* _What to do_: Quote the lines of the material below verbatim, starting at the line that contains "genus: Crepidomanes" and ending at the line that contains "state / province: Massachusetts", both included.

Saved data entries

•••

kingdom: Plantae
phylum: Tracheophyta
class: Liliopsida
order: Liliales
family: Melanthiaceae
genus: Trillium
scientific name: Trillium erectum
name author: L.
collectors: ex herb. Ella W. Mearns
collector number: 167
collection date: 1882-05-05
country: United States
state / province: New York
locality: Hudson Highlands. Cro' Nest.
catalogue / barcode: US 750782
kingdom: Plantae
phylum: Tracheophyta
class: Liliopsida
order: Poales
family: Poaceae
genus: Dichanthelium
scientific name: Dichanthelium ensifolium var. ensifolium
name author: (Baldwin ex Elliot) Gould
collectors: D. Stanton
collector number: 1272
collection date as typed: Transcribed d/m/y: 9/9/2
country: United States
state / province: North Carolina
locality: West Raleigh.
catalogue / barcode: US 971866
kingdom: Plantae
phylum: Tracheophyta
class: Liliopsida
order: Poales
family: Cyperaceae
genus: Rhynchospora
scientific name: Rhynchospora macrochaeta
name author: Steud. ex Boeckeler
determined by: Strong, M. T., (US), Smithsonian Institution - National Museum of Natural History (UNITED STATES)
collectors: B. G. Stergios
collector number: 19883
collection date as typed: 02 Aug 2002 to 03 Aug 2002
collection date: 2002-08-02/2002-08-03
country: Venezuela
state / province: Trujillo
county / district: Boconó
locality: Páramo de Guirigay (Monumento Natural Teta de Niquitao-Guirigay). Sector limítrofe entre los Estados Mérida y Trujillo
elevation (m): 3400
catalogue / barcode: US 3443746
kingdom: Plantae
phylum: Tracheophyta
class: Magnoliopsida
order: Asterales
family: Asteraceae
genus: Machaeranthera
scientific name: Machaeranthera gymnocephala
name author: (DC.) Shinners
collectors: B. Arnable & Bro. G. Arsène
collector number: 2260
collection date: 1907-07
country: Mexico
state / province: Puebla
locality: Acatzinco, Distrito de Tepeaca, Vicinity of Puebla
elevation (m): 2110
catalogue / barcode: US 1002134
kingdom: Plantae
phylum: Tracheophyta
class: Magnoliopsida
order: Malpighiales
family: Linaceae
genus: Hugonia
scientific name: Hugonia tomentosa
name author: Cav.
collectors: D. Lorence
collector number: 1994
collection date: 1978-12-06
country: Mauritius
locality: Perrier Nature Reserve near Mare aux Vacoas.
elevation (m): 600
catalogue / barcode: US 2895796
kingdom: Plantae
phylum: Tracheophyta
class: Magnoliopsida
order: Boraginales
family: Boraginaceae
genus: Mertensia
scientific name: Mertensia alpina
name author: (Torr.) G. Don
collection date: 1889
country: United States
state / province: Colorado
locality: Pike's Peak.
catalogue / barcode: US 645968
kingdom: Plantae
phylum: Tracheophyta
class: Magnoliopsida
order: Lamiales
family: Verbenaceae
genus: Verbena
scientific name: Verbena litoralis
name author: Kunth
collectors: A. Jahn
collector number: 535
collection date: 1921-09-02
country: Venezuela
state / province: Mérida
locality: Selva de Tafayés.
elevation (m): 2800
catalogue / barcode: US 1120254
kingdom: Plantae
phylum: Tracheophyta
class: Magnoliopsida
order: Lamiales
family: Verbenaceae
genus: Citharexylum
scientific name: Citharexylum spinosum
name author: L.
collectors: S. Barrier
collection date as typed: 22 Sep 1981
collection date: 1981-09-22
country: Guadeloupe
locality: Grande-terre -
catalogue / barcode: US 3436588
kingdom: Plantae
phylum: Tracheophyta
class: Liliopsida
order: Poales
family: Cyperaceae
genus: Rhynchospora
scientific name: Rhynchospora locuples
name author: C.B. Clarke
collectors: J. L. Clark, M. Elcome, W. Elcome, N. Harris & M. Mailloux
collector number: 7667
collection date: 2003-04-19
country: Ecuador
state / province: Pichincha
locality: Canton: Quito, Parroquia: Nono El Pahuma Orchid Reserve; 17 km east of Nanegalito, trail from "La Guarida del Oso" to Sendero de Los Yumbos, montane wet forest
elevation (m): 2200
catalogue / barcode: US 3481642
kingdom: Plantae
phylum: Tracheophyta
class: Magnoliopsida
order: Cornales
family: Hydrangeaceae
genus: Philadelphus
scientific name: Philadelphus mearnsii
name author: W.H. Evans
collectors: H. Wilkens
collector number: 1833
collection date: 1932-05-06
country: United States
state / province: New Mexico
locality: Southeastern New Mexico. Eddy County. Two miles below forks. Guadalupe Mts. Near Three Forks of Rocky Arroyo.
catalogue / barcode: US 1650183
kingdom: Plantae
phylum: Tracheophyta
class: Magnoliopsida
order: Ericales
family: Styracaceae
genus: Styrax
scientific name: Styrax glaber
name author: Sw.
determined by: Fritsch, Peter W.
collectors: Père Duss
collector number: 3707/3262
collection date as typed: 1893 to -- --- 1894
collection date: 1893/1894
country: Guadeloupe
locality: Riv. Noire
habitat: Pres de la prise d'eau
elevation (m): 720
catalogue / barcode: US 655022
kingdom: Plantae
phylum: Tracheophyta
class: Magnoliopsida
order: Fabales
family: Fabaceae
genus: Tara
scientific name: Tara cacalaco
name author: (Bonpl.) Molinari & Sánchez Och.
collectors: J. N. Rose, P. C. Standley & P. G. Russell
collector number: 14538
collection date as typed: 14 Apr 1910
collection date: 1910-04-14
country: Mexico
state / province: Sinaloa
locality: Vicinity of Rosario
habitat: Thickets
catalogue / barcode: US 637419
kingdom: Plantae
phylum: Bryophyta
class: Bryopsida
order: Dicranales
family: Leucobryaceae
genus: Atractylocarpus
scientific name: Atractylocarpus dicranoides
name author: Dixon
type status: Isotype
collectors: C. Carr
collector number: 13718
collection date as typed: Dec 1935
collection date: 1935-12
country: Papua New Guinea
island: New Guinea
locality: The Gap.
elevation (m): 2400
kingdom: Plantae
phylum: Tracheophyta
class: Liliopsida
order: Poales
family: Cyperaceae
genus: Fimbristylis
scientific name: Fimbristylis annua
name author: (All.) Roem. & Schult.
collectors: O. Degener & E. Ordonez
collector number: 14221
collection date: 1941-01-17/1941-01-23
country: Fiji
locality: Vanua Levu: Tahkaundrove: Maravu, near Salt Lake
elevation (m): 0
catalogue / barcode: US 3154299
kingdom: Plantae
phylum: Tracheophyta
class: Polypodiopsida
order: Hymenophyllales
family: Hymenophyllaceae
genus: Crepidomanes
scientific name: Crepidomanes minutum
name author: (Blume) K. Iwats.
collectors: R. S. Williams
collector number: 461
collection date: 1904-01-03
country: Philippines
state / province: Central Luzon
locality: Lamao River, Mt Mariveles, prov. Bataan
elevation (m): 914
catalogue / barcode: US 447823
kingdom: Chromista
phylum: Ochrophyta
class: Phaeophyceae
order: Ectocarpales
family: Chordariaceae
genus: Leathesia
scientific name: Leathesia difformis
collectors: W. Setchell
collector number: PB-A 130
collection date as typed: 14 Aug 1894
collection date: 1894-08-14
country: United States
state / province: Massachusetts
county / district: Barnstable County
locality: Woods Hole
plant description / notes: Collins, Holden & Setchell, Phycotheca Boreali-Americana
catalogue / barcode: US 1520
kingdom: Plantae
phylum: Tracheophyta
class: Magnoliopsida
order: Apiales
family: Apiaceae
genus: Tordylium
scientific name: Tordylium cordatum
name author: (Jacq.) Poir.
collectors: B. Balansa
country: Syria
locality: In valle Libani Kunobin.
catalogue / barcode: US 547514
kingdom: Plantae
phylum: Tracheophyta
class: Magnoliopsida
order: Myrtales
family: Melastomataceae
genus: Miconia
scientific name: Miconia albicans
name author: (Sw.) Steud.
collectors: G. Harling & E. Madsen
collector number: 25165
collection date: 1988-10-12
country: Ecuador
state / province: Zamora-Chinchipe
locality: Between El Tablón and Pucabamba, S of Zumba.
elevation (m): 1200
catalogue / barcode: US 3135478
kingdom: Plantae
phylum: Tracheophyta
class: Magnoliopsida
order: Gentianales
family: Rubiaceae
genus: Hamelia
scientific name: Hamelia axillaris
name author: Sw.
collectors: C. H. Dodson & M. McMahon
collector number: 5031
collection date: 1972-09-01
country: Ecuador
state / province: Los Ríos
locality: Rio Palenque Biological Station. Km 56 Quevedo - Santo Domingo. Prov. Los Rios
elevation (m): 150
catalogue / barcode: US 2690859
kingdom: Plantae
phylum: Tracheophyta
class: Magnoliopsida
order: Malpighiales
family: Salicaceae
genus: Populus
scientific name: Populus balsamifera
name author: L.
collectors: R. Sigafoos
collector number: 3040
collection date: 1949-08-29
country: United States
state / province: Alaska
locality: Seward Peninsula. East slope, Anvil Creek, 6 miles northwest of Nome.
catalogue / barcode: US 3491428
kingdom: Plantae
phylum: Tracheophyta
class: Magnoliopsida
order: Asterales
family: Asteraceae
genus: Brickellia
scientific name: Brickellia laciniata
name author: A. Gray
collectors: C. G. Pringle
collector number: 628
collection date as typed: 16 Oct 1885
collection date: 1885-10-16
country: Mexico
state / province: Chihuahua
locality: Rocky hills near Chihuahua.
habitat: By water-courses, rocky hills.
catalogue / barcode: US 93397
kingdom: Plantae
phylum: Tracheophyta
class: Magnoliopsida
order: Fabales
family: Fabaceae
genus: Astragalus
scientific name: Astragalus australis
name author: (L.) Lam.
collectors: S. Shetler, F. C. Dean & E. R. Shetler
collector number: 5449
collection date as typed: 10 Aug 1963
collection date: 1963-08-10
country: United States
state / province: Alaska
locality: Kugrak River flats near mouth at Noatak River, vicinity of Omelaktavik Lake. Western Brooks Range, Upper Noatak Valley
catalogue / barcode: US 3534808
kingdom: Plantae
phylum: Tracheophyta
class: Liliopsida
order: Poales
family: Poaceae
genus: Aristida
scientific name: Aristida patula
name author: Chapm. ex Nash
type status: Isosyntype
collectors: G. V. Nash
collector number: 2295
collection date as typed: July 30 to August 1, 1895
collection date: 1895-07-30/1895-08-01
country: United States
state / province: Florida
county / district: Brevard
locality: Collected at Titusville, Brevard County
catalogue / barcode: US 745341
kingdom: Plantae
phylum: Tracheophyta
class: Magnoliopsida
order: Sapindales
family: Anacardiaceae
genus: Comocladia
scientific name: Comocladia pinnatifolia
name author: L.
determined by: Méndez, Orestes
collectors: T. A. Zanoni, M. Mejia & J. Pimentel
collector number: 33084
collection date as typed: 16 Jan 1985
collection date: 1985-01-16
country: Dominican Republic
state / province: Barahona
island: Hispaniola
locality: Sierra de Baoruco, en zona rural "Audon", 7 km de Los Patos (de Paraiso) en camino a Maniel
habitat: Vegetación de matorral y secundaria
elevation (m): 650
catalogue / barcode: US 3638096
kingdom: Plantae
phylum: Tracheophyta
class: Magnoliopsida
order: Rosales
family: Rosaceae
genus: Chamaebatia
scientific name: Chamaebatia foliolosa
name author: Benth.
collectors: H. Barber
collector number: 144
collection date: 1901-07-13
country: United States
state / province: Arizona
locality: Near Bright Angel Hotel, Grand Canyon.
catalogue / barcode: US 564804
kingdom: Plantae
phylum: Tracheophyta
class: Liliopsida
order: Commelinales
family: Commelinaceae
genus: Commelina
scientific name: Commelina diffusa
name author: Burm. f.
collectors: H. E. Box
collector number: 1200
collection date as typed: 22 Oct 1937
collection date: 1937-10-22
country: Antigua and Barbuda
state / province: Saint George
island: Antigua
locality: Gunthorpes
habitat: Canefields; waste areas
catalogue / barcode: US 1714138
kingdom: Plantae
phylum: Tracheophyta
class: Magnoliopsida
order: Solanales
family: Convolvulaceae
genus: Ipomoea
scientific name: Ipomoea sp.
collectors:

•••

* _Written response_:
genus: Crepidomanes
scientific name: Crepidomanes minutum
name author: (Blume) K. Iwats.
collectors: R. S. Williams
collector number: 461
collection date: 1904-01-03
country: Philippines
state / province: Central Luzon
locality: Lamao River, Mt Mariveles, prov. Bataan
elevation (m): 914
catalogue / barcode: US 447823
kingdom: Chromista
phylum: Ochrophyta
class: Phaeophyceae
order: Ectocarpales
family: Chordariaceae
genus: Leathesia
scientific name: Leathesia difformis
collectors: W. Setchell
collector number: PB-A 130
collection date as typed: 14 Aug 1894
collection date: 1894-08-14
country: United States
state / province: Massachusetts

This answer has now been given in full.